Una y otra vez, cuando hago una pregunta sobre algún ave rara, me encuentro con que sólo los cazadores más viejos conocen la respuesta, y en ocasiones hago una pregunta que les deja perplejos incluso a ellos. Los cazadores replican «Tenemos que preguntar al anciano (o la anciana)»; entonces me llevan a una cabaña en la que hay un hombre o mujer mayor, con frecuencia ciego por las cataratas, apenas capaz de caminar, sin dientes, e incapaz de comer alimento alguno que no haya sido premasticado por otra persona. Pero ese anciano es la biblioteca de la tribu. Debido a que la sociedad tradicionalmente carecía de escritura, ese viejo sabe mucho más acerca del medio ambiente local que ningún otro, y es la única fuente de conocimiento exacto sobre acontecimientos que sucedieron hace mucho tiempo. De ahí sale el nombre del ave rara y su descripción.

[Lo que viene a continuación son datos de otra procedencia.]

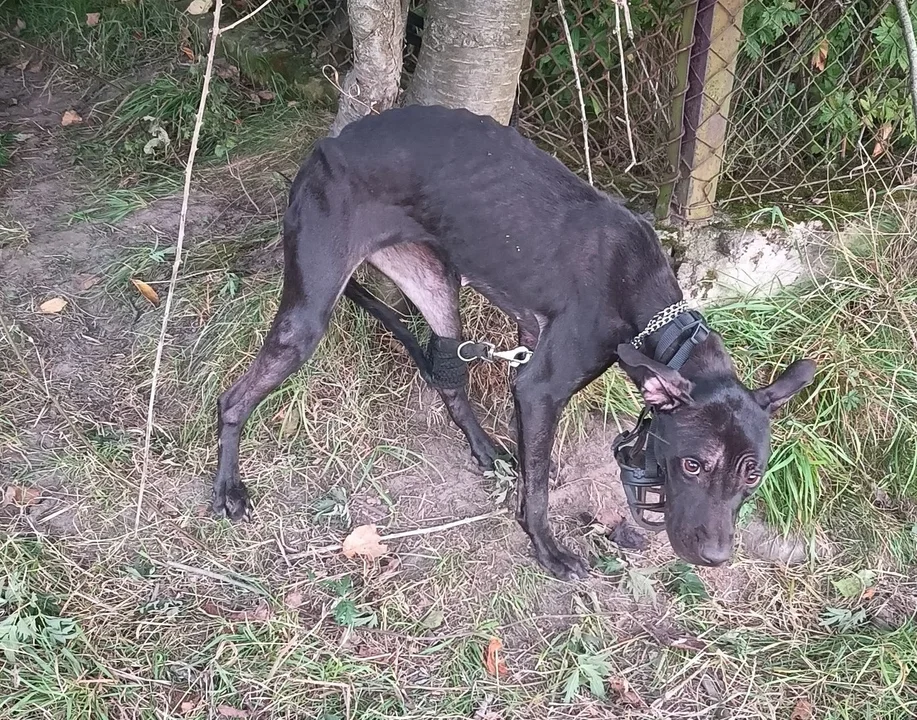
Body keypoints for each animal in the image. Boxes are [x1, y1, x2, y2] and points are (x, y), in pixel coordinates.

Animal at [209, 105, 816, 580]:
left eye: (752, 475)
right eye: (692, 465)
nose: (714, 559)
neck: (647, 301)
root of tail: (323, 149)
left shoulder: (528, 350)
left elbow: (534, 458)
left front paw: (524, 470)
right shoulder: (541, 385)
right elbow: (540, 487)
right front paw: (547, 550)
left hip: (437, 287)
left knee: (450, 380)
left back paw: (484, 449)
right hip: (307, 315)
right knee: (233, 398)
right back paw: (229, 488)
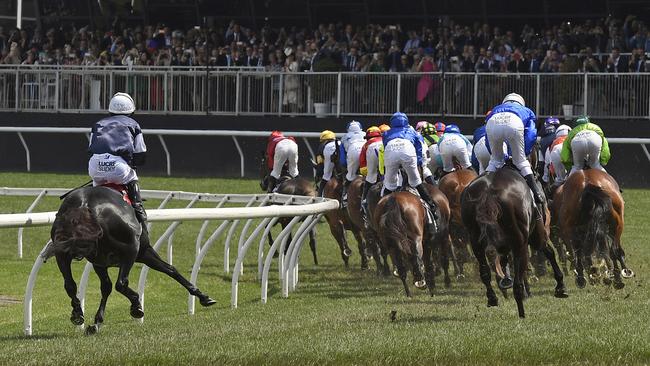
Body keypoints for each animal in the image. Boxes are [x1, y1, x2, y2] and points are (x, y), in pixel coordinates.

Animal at [44, 187, 215, 334]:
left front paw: (96, 323)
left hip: (62, 252)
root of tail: (85, 206)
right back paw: (136, 306)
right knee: (121, 283)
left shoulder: (99, 261)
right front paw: (203, 296)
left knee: (70, 284)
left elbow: (106, 287)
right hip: (130, 249)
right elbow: (170, 269)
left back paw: (78, 313)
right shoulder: (143, 252)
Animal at [458, 167, 564, 318]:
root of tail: (488, 193)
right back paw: (521, 312)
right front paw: (560, 285)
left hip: (475, 240)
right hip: (521, 241)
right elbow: (549, 252)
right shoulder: (535, 237)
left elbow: (503, 261)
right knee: (518, 282)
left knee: (485, 271)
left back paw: (493, 298)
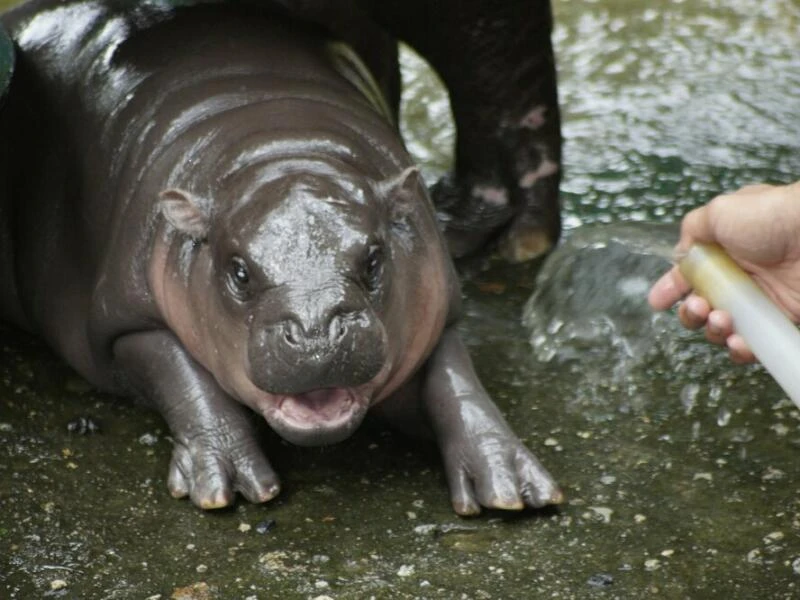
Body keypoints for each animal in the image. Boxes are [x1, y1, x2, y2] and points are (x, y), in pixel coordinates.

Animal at [0, 1, 564, 516]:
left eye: (374, 260)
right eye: (239, 272)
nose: (316, 334)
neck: (282, 148)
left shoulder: (436, 302)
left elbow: (456, 381)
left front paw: (510, 483)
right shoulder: (126, 320)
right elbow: (182, 376)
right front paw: (227, 482)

La experiencia acumulada por esa persona mayor es importante para la supervivencia de toda la tribu. Por ejemplo, en 1976 visité la isla de Rennell en et archipiélago de las Salomón, situada en el cinturón de ciclones del Pacífico suroccidental. Cuando pregunté por el consumo de frutas y semillas de las aves, mis informantes nativos me dieron los nombres en idioma rennellés de docenas de especies vegetales, listadas por cada especie de planta, y todas las especies de aves y murciélagos que comían sus frutos, y señalaban si los frutos eran comestibles para la gente. Estas afirmaciones de comestibilidad eran clasificadas en tres categorías: frutos que la gente nunca come, frutos que la gente come normalmente y frutos que la gente come sólo en tiempos de hambruna, tales como después del —y aquí escuché un término de Rennell inicialmente desconocido para mí—
hungi kengi.
Estas palabras resultaron ser el nombre en rennellés para el ciclón más destructivo que había azotado la isla en la memoria viviente, aparentemente alrededor de 1910, basándose en referencias de la gente con acontecimientos fechables de la administración colonial europea. El hungi kengi arrasó la mayoría de la selva de Rennell, destrozó los sembrados y condujo a la gente al borde de la inanición. Los isleños sobrevivieron comiendo las frutas de especies de plantas silvestres que normalmente no eran ingeridas, pero hacerlo requería el conocimiento detallado sobre qué plantas eran venenosas, cuáles no lo eran y si el veneno podía ser eliminado mediante alguna técnica de preparación alimenticia.